I am curious if you are seeing deer in the morning or evening.  I am guessing the evenings will be better due to the full moon.  I am hoping to get out this weekend, but it has been really challenging to get in the woods due to my travel schedule.  So I want to make the most of it.  Any info is appreciated.


----------



## tmele53 (Dec 4, 2009)

forsyth county is a great spot for hunting  i have killed several 12 pointers this year


----------



## jtm67 (Dec 4, 2009)

I agree.  I have been hunting south forsyth for 9 years and taken several nice bucks.  Planning on trying again tomorrow afternoon.  I hope they are moving after the rain.


----------



## carbine234 (Dec 6, 2009)

I got lucky and got what I thought was a 10-point buck but it turned out to be a doe with messed up hormones. In forsyth county.


----------



## tmele53 (Dec 6, 2009)

does anyone have a cheap 30-30 for sale CHEAP!!!!!!!!!


----------



## carbine234 (Jan 1, 2010)

*huntin in forsyth county*

Does anyone know how to get a huge buck back after missing with a gun and scareing it off. It's a smart buck. I'ts about six years old and is a ten pointer. I want to shoot it before the seasons over.


----------



## Full Pull (Feb 6, 2010)

Sounds like Y'all have some good deer there!


----------



## tmele53 (Oct 27, 2010)

how do you start your own thread?


----------



## smackdown51 (Nov 26, 2010)

has anyone seen any rut activity in forsyth?


----------



## msdins (Nov 26, 2010)

smackdown51 said:


> has anyone seen any rut activity in forsyth?



I'm just starting to find some sign. Found a good rub line while cutting some trees today that wasn't there last week. 

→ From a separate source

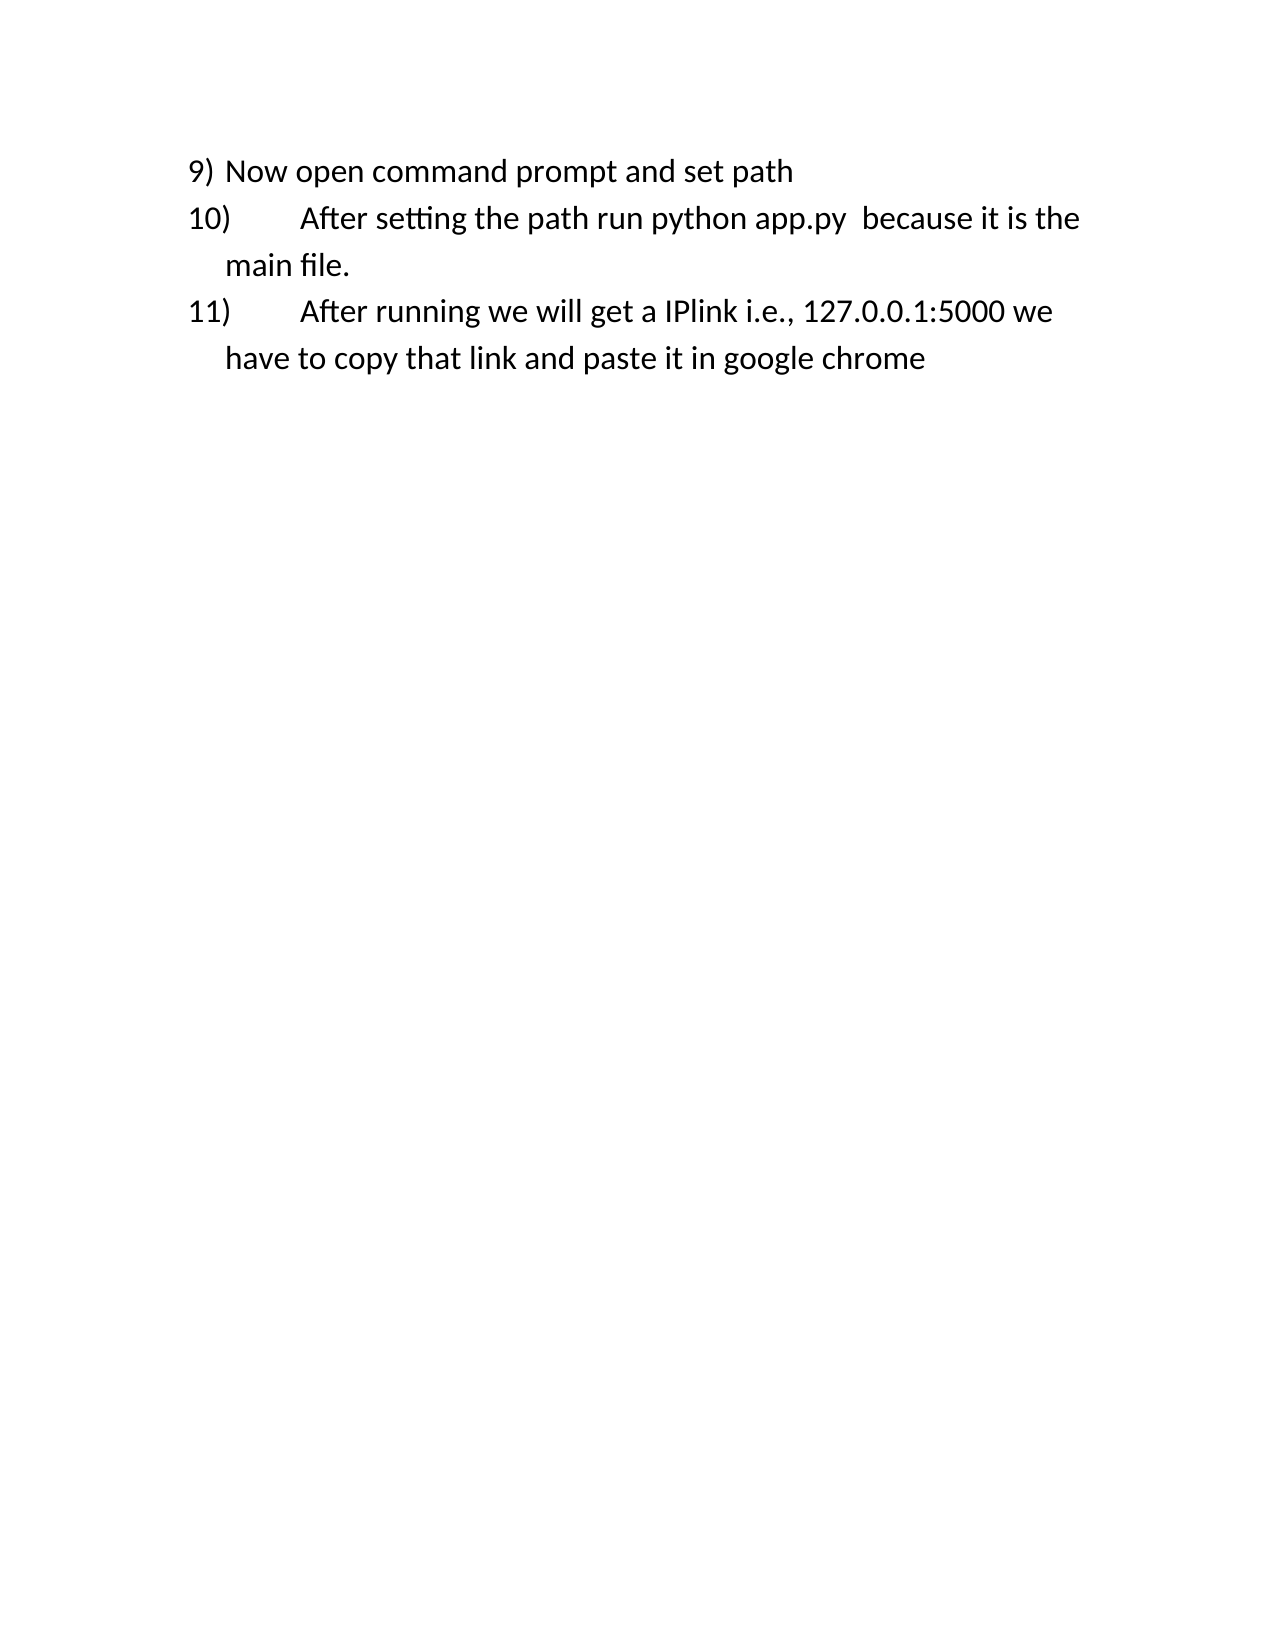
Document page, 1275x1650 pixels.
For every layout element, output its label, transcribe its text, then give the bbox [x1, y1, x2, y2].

list After running we will get a IPlink i.e., 127.0.0.1:5000 we have to copy that link and paste it in google chrome [187, 290, 1125, 378]
list Now open command prompt and set path [187, 150, 1125, 191]
list After setting the path run python app.py because it is the main file. [187, 197, 1125, 284]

Found this one just over the property line. Followed the line for about 50 yards and found 6 more.


----------



## jtm67 (Jan 3, 2011)

*Bucks Still Chasing*

Guys, the deer are still chasing.  I went hunting Friday morning and saw a spike chasing a doe.  I decided to try again Sunday evening.  It was very windy, but I knew this would be my last chance to hunt for about 2 weeks, so I went anyway.  The wind settled about 5:20, and this guy came by at 5:40 chasing a doe.  The Bowtech and Blood Runner broadhead put him on the ground 30 yds from where he was originally stuck.  Next time you think its too windy to hunt, go anyway.  You cant kill em on the couch!!


----------



## Makeithappen01 (Jan 3, 2011)

nice buck I cant believe there still chasin Im goin to try to go this week.


----------



## flattbottomfisher (Jan 4, 2011)

wild rut activity when i used too hunt there too. mid dec  as i recall


----------



## jtm67 (Jan 9, 2011)

*Still Chasing*

Went again this morning.  Two young bucks, 4 pt and 6 pt, followed a doe right by my stand.  They actually stopped about 50 yds away to spar for about 2 min then started chasing her again.


----------